* Task item: Search the entries below for the word "autofinancement" and copy each line that has it.

* Exercise inputs:
++++++++

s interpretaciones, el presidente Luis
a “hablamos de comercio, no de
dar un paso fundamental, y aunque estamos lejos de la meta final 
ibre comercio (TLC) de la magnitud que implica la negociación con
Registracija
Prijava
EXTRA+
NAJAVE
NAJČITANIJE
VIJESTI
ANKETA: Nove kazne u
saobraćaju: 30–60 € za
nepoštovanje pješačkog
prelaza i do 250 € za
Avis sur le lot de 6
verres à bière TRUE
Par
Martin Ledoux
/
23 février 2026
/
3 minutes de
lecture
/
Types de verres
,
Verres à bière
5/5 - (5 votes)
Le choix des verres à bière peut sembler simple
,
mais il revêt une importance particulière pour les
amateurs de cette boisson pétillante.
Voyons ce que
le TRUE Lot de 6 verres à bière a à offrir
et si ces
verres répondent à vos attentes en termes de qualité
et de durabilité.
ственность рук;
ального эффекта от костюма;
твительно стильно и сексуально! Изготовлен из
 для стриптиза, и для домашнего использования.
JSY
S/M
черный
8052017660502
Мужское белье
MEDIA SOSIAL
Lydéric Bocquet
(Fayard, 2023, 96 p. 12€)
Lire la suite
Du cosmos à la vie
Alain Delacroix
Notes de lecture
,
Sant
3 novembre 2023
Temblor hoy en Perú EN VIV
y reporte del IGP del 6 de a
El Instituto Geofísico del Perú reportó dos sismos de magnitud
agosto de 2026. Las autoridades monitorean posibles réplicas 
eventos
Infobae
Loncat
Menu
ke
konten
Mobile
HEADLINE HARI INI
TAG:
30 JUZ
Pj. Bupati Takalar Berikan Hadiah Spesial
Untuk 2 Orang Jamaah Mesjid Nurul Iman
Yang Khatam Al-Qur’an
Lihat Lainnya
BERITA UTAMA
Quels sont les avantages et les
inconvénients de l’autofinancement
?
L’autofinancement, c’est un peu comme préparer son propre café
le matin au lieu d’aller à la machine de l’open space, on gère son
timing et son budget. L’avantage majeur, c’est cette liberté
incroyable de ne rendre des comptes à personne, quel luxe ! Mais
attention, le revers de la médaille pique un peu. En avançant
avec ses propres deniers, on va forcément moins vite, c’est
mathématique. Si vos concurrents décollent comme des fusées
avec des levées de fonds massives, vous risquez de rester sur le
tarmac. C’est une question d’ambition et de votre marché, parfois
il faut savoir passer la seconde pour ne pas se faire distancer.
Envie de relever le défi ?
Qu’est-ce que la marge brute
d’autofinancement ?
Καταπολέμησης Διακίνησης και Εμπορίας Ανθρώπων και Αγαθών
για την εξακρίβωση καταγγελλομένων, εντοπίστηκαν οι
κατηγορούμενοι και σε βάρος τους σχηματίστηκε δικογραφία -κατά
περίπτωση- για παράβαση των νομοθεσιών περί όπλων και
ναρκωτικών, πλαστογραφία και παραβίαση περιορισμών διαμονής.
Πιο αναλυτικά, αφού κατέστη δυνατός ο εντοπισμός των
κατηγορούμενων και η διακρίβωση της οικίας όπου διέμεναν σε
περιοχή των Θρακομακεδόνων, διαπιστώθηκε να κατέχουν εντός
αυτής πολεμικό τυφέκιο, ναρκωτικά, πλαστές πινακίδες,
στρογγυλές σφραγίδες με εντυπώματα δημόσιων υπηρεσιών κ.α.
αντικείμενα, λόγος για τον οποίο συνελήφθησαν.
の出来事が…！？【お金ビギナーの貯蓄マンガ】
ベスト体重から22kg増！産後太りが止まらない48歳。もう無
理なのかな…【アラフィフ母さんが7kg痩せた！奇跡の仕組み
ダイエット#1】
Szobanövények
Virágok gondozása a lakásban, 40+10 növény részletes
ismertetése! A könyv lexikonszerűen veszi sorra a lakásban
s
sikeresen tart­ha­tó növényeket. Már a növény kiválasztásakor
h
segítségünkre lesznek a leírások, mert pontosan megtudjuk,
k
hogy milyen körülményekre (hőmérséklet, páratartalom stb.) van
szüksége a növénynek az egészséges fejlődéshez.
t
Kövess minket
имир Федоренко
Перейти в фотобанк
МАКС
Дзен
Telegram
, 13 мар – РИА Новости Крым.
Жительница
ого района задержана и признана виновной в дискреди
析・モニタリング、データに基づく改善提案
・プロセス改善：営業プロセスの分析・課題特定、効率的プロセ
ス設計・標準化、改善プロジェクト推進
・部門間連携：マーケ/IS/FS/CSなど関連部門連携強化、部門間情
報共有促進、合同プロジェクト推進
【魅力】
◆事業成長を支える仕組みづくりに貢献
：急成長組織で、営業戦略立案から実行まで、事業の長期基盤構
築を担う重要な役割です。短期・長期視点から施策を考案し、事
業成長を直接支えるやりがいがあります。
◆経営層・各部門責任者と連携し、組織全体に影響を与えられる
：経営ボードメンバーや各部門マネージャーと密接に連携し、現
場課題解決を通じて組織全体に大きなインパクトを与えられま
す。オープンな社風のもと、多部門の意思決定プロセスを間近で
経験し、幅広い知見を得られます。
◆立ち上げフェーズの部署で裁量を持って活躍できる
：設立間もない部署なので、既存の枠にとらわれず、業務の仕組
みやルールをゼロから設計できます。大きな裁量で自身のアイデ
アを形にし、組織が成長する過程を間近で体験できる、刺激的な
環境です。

++++++++

* Worked solution:
inconvénients de l’autofinancement
L’autofinancement, c’est un peu comme préparer son propre café
d’autofinancement ?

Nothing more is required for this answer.